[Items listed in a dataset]

* * *

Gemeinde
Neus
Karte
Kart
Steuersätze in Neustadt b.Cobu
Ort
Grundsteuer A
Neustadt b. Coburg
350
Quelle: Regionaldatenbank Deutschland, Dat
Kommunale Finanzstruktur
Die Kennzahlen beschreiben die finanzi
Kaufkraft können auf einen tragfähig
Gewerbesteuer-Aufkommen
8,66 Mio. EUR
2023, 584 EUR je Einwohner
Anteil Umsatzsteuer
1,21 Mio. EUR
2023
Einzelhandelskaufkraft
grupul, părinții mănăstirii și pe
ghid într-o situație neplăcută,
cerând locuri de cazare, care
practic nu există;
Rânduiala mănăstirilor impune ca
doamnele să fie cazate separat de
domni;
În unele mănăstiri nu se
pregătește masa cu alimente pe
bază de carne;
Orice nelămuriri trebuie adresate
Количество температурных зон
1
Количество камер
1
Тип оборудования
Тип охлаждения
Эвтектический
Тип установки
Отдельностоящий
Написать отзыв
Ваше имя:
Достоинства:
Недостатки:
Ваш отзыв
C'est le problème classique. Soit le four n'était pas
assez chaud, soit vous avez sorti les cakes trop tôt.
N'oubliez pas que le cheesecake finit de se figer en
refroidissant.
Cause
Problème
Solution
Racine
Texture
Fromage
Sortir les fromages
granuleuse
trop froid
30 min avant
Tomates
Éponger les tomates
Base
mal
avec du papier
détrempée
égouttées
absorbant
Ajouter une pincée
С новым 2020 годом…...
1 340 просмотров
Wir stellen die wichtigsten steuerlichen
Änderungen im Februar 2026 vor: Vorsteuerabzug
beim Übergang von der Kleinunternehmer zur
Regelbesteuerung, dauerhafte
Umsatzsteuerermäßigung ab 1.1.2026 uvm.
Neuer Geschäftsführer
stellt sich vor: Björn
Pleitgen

* * *

* What is expected *
Copy out all lines from the records where the word "trop" appears.

* Task response *
assez chaud, soit vous avez sorti les cakes trop tôt.
trop froid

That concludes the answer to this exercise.